= TASK OBJECTIVE =
Swap every "maximum" for "peak" in the lines of the listing from the one containing "Rank the series by their maximum value, from highest" down through the end, leaving everything else unchanged. Give only those lines and leave out the pictures.

────────────────

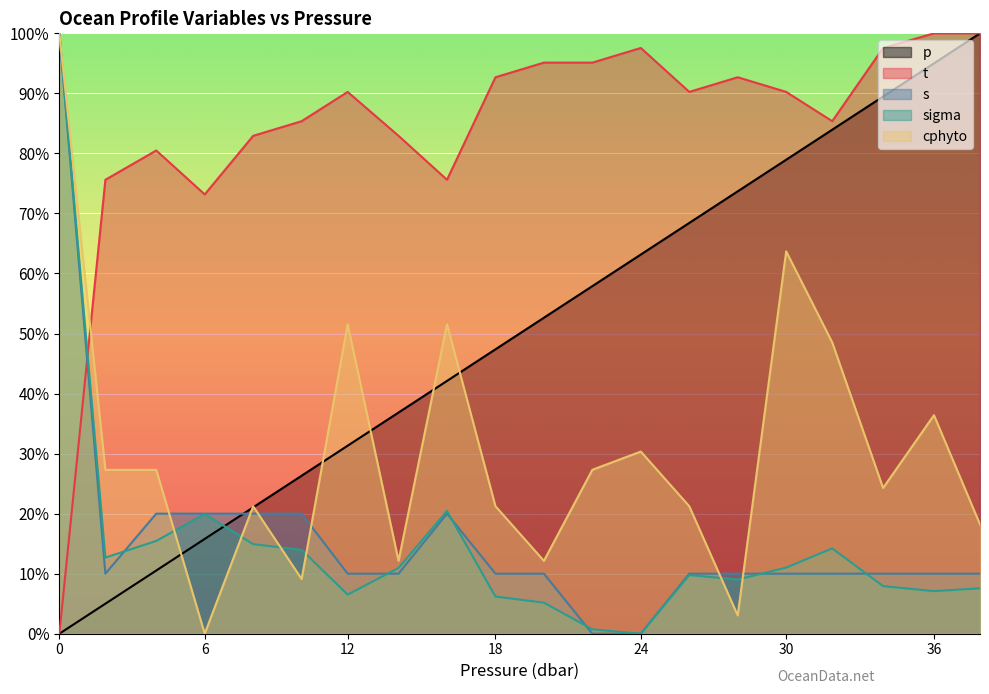

What are all the series names shown in the legend?

p, t, s, sigma, cphyto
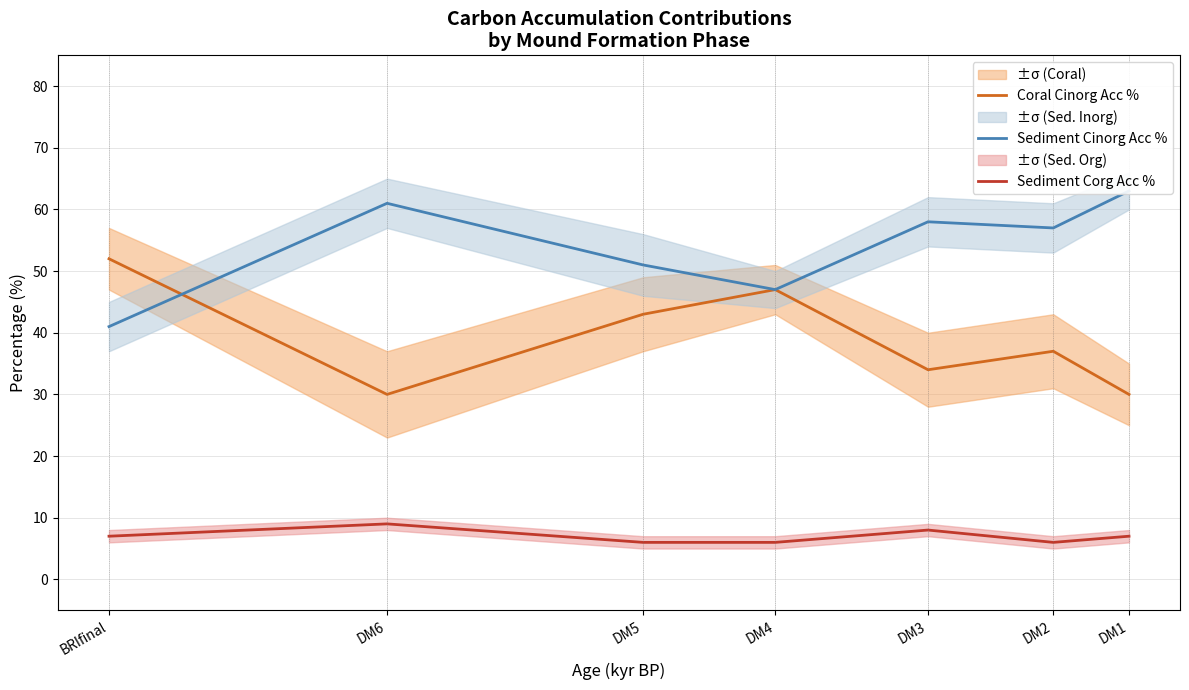

List the labels in order of Sediment Corg Acc % value, largest first.

DM6, DM3, BRIfinal, DM1, DM5, DM4, DM2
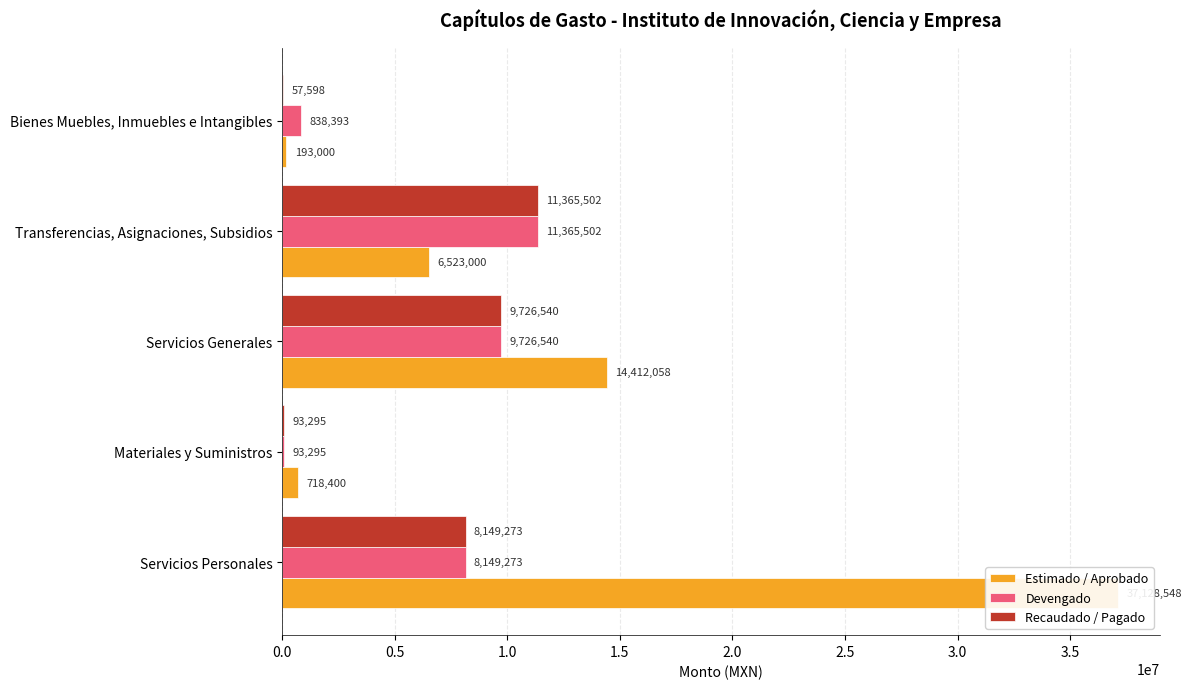

Rank the series by their maximum value, from highest to lowest.

Estimado / Aprobado, Devengado, Recaudado / Pagado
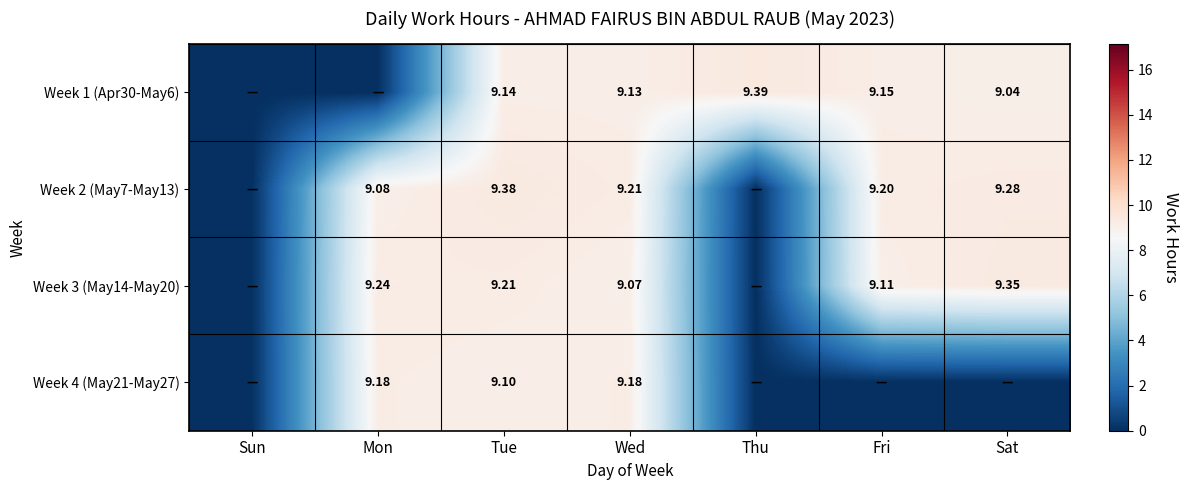

Which label corresponds to the largest value in the chart?

Thu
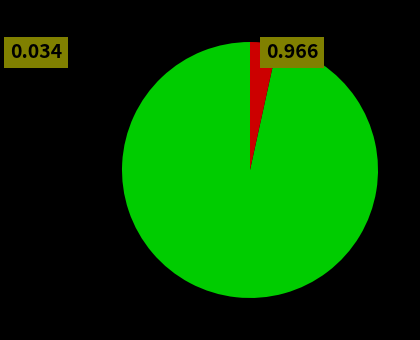

How many segments does this pie chart have?

2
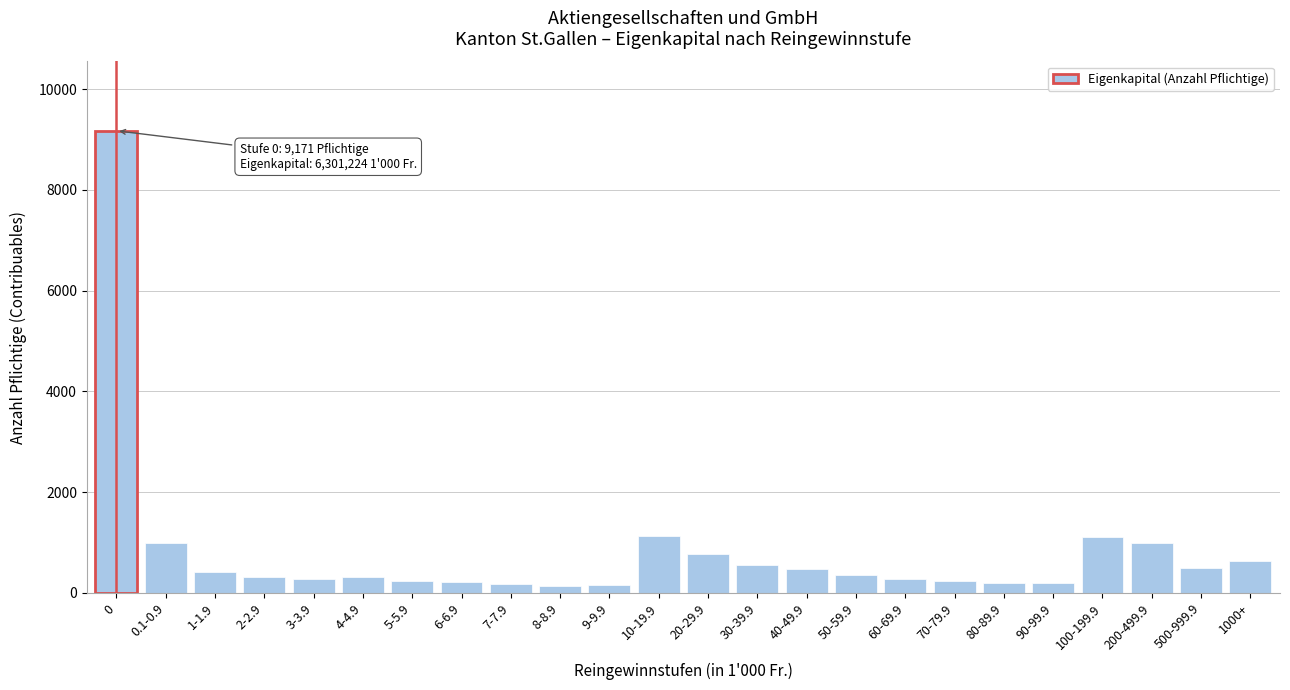

Is it true that the value at 70-79.9 is 244?

True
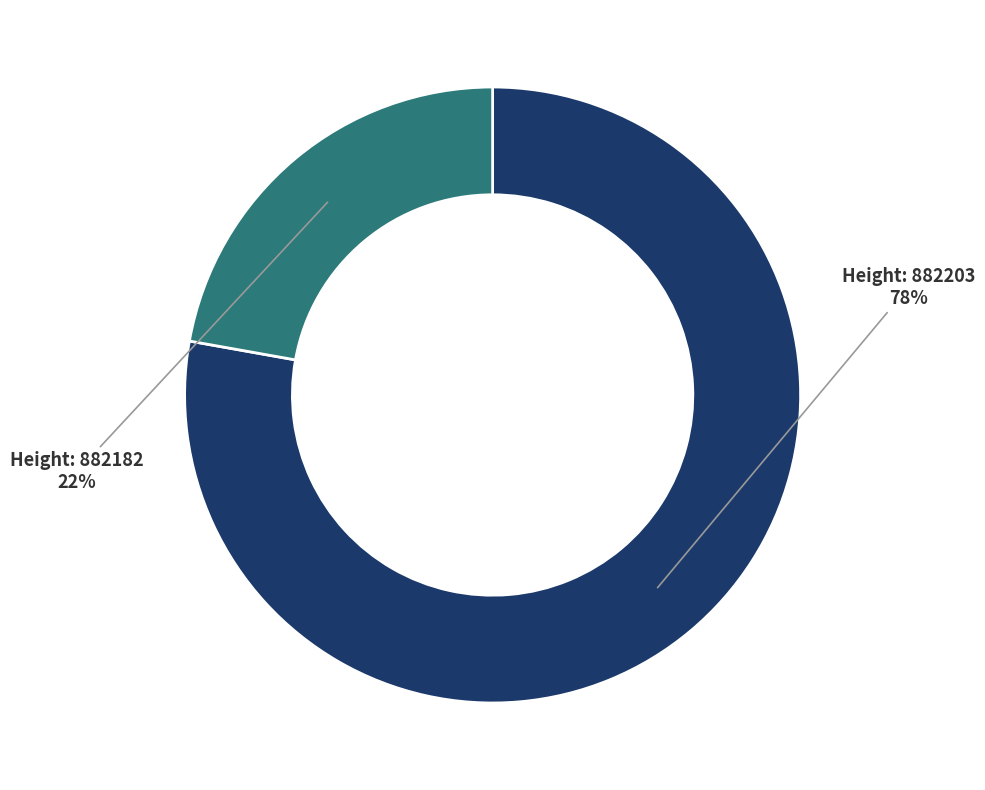

Is there a majority slice in this chart?

Yes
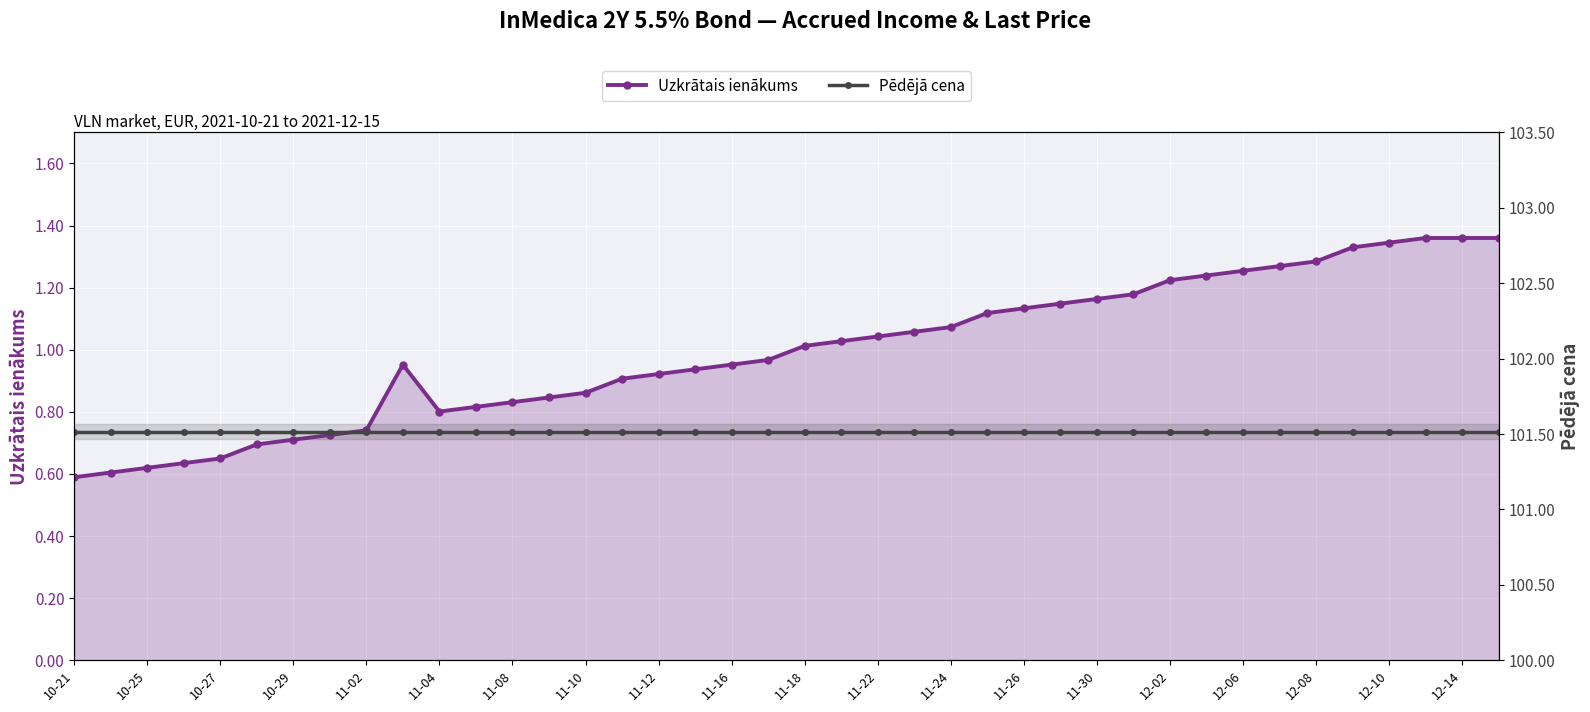

What is the difference between the maximum and minimum values in the Uzkrātais ienākums series?

0.8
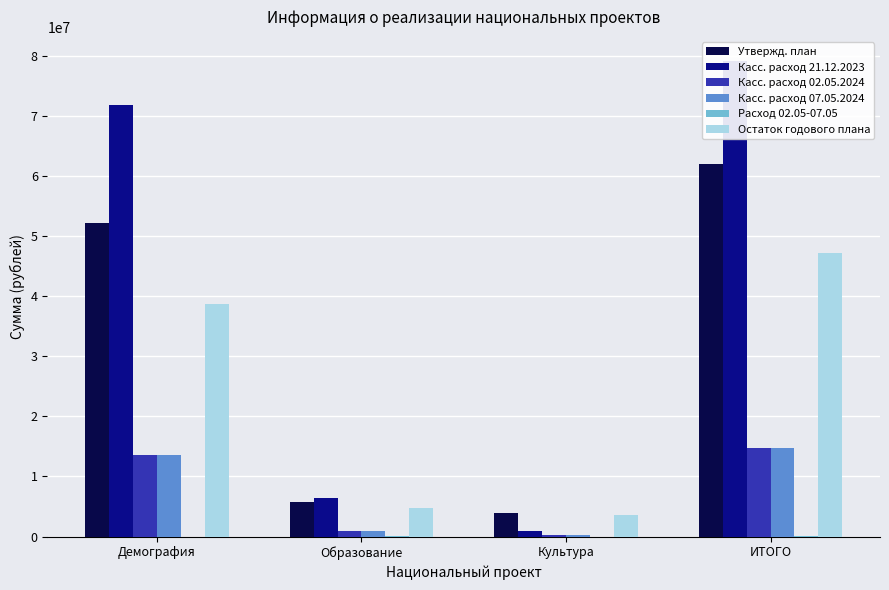

Read the Расход 02.05-07.05 value at ИТОГО.

89203.0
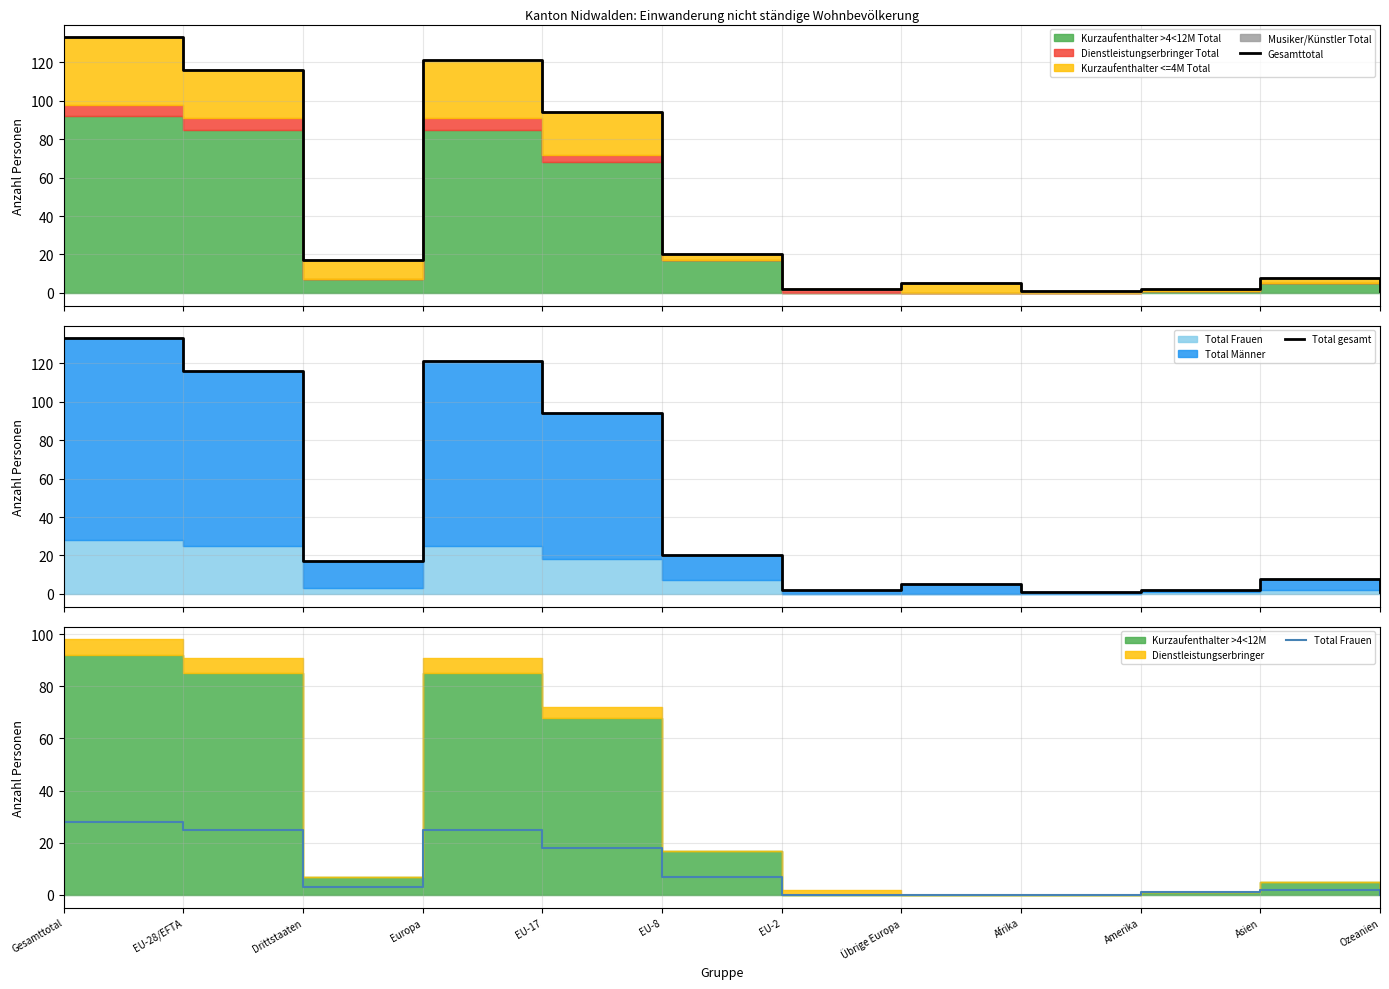

Rank the series by their maximum value, from lowest to highest.

Total Frauen, Gesamttotal, Total gesamt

────────────────

= WRITTEN SOLUTION =
Rank the series by their peak value, from highest to lowest.

Estimado / Aprobado, Devengado, Recaudado / Pagado

Which label corresponds to the largest value in the chart?

Thu

How many segments does this pie chart have?

2

Is it true that the value at 70-79.9 is 244?

True

Is there a majority slice in this chart?

Yes

What is the difference between the peak and minimum values in the Uzkrātais ienākums series?

0.8

Read the Расход 02.05-07.05 value at ИТОГО.

89203.0

Rank the series by their peak value, from lowest to highest.

Total Frauen, Gesamttotal, Total gesamt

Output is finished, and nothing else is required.